By analyzing existing cross correlation between Direxion Daily FTSE and MicroSectors Gold 3X, you can compare the effects of market volatilities on Direxion Daily and MicroSectors Gold and check how they will diversify away market risk if combined in the same portfolio for a given time horizon. You can also utilize pair trading strategies of matching a long position in Direxion Daily with a short position of MicroSectors Gold. Check out your portfolio center. Please also check ongoing floating volatility patterns of Direxion Daily and MicroSectors Gold.
Diversification Opportunities for Direxion Daily and MicroSectors Gold
-0.49 | Correlation Coefficient |
Very good diversification
The 3 months correlation between Direxion and MicroSectors is -0.49. Overlapping area represents the amount of risk that can be diversified away by holding Direxion Daily FTSE and MicroSectors Gold 3X in the same portfolio, assuming nothing else is changed. The correlation between historical prices or returns on MicroSectors Gold and Direxion Daily is a relative statistical measure of the degree to which these equity instruments tend to move together. The correlation coefficient measures the extent to which returns on Direxion Daily FTSE are associated (or correlated) with MicroSectors Gold. Values of the correlation coefficient range from -1 to +1, where. The correlation of zero (0) is possible when the price movement of MicroSectors Gold has no effect on the direction of Direxion Daily i.e., Direxion Daily and MicroSectors Gold go up and down completely randomly.
Pair Corralation between Direxion Daily and MicroSectors Gold
Given the investment horizon of 90 days Direxion Daily FTSE is expected to generate 0.64 times more return on investment than MicroSectors Gold. However, Direxion Daily FTSE is 1.56 times less risky than MicroSectors Gold. It trades about 0.07 of its potential returns per unit of risk. MicroSectors Gold 3X is currently generating about -0.01 per unit of risk. If you would invest 2,990 in Direxion Daily FTSE on May 2, 2025 and sell it today you would earn a total of 273.00 from holding Direxion Daily FTSE or generate 9.13% return on investment over 90 days.

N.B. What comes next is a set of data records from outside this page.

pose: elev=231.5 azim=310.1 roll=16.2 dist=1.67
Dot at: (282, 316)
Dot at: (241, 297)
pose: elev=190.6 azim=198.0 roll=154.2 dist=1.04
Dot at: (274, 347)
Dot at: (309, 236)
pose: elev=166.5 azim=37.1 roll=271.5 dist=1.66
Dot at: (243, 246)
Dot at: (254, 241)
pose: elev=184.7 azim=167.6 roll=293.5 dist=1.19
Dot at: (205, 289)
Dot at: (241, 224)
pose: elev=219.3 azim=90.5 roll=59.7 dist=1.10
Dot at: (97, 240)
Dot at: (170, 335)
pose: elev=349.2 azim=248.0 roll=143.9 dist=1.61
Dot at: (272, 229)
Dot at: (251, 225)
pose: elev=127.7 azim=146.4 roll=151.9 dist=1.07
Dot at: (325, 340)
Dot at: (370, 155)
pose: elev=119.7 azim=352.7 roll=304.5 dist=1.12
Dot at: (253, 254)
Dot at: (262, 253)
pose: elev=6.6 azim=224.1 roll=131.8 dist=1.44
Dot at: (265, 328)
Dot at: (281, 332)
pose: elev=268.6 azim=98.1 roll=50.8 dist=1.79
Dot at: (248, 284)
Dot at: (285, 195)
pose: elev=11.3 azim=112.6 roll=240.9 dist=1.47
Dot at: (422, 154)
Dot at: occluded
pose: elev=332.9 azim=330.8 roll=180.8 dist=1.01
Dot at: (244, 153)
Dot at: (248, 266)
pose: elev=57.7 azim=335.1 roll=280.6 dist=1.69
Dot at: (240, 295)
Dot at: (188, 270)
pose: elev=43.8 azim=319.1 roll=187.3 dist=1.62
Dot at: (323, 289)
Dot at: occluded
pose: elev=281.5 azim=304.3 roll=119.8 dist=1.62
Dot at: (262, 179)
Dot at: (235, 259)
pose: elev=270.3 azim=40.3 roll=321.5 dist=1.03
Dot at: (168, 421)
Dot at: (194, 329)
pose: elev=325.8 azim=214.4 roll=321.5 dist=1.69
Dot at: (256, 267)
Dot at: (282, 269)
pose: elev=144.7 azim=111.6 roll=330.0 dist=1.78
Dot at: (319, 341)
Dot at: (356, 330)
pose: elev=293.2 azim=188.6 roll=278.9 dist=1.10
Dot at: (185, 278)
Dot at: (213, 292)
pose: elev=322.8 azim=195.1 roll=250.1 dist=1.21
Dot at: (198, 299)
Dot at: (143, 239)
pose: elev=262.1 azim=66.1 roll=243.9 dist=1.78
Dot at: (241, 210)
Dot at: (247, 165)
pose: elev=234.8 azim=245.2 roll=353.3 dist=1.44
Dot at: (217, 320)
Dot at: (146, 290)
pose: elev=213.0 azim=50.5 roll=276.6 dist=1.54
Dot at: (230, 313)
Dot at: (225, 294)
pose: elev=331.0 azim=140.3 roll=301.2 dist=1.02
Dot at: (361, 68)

Time Period | 3 Months [change] |
Direction | Moves Against |
Strength | Very Weak |
Accuracy | 100.0% |
Values | Daily Returns |
Direxion Daily FTSE vs. MicroSectors Gold 3X
Performance |
Timeline |
Direxion Daily FTSE |
MicroSectors Gold |
Direxion Daily and MicroSectors Gold Volatility Contrast
Predicted Return Density |
Returns |
Pair Trading with Direxion Daily and MicroSectors Gold
The main advantage of trading using opposite Direxion Daily and MicroSectors Gold positions is that it hedges away some unsystematic risk. Because of two separate transactions, even if Direxion Daily position performs unexpectedly, MicroSectors Gold can make up some of the losses. Pair trading also minimizes risk from directional movements in the market. For example, if an entire industry or sector drops because of unexpected headlines, the short position in MicroSectors Gold will offset losses from the drop in MicroSectors Gold's long position.Direxion Daily vs. Direxion Daily South | Direxion Daily vs. Direxion Daily Mid | Direxion Daily vs. Direxion Daily MSCI | Direxion Daily vs. Direxion Daily MSCI |
MicroSectors Gold vs. Microsectors Gold 3x | MicroSectors Gold vs. Direxion Daily 7 10 | MicroSectors Gold vs. Direxion Daily SP | MicroSectors Gold vs. Direxion Daily FTSE |
Check out your portfolio center.Note that this page's information should be used as a complementary analysis to find the right mix of equity instruments to add to your existing portfolios or create a brand new portfolio. You can also try the Equity Forecasting module to use basic forecasting models to generate price predictions and determine price momentum.